Willem aún dormía en el asiento del conductor, sintió su respiración tranquila a su lado. Sin embargo, se quedó quieta, sin voltearse hacia él, con la mirada tratando de captar cada detalle de aquella maravilla como esa mañana que sintió distante, en el estacionamiento de la cafetería.

Su corazón comenzó a acelerarse a medida que los minutos pasaban y todo a su alrededor se coloreaba con la luz tenue, y volvía a la vida, apartando de sí toda oscuridad.

Se dio cuenta en algún punto de que aún tenía el capítulo abierto sobre su regazo, así como lo había dejado hacía solo unas horas. Sus ojos se deslizaron entre las líneas de los versículos, los que le había estado leyendo a Willem antes de que se quedaran dormidos; hasta que por alguna razón se detuvo en el principio de un párrafo, y lo leyó para sí.

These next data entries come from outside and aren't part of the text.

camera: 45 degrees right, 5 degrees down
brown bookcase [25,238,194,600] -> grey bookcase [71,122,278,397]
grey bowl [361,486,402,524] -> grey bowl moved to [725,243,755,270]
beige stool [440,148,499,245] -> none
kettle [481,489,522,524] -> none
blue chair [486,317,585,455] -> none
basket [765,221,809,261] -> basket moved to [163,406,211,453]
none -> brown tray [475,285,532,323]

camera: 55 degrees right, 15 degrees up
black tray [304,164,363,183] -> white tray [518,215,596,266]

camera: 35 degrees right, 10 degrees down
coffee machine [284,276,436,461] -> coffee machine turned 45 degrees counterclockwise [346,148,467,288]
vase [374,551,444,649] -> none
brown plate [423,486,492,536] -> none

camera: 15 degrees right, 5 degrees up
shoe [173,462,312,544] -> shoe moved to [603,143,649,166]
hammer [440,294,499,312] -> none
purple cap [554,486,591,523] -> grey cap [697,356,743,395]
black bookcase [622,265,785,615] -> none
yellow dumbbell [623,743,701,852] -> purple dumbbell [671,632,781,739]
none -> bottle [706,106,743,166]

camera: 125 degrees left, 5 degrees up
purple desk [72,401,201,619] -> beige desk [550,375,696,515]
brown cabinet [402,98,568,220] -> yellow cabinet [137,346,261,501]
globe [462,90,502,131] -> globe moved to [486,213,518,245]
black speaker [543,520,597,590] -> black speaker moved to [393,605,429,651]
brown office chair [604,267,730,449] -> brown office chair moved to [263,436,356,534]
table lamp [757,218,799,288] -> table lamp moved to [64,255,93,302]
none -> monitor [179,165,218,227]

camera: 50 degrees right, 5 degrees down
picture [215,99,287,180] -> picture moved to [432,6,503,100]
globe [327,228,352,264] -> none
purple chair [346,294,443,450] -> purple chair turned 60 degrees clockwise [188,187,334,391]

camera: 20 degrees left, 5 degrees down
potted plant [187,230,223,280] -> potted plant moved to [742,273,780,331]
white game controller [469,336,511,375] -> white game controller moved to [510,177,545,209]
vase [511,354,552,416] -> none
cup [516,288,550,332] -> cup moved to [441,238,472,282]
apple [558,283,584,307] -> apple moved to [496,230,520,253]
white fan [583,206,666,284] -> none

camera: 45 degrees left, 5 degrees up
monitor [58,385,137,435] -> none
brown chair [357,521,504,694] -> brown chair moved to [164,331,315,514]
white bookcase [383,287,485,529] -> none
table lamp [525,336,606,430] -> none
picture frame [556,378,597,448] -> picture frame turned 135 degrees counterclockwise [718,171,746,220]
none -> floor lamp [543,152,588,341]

"Entonces brillará tu luz como la aurora y tus heridas sanarán en seguida, tu recto proceder caminará ante ti y te seguirá la gloria del Señor. Entonces invocarás al Señor y él te responderá, pedirás auxilio y te dirá: Aquí estoy." *

Diana sonrió, y miró hacia el cielo, por un pequeño momento. El amanecer estaba en su punto más hermoso, de rayos de sol saliendo desde el horizonte. Entonces sintió en su corazón mucha emoción, la necesidad sencilla de hacerlo, por lo que cerró los ojos y dio gracias.